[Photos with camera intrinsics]
───

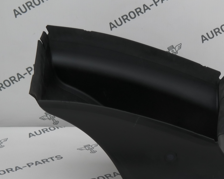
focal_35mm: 94
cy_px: 129
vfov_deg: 16.3
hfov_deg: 19.9
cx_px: 210
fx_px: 623
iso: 200
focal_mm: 25
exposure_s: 1/100
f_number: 4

───

Give every line of the data above again as it stands; the pictures stay out.

> _WRITTEN RESPONSE_
focal_35mm: 94
cy_px: 129
vfov_deg: 16.3
hfov_deg: 19.9
cx_px: 210
fx_px: 623
iso: 200
focal_mm: 25
exposure_s: 1/100
f_number: 4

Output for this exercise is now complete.